__Try it__:
Locate each line in the items below that contains the string "Testing", treating uppercase and lowercase as different, and copy every such line.

__Materials provided__:
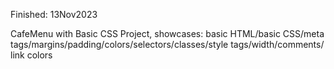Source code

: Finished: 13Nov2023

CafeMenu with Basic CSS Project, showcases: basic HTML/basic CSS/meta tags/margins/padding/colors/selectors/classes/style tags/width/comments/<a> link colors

* * *

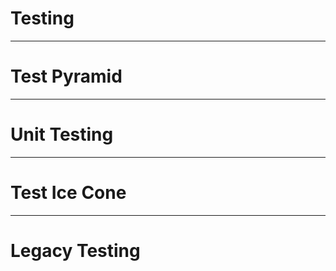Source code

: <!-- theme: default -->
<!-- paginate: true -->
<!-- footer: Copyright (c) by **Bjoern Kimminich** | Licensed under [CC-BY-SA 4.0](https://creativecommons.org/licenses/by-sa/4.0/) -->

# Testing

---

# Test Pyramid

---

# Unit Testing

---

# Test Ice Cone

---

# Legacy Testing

__Answer section__:
# Testing
# Unit Testing
# Legacy Testing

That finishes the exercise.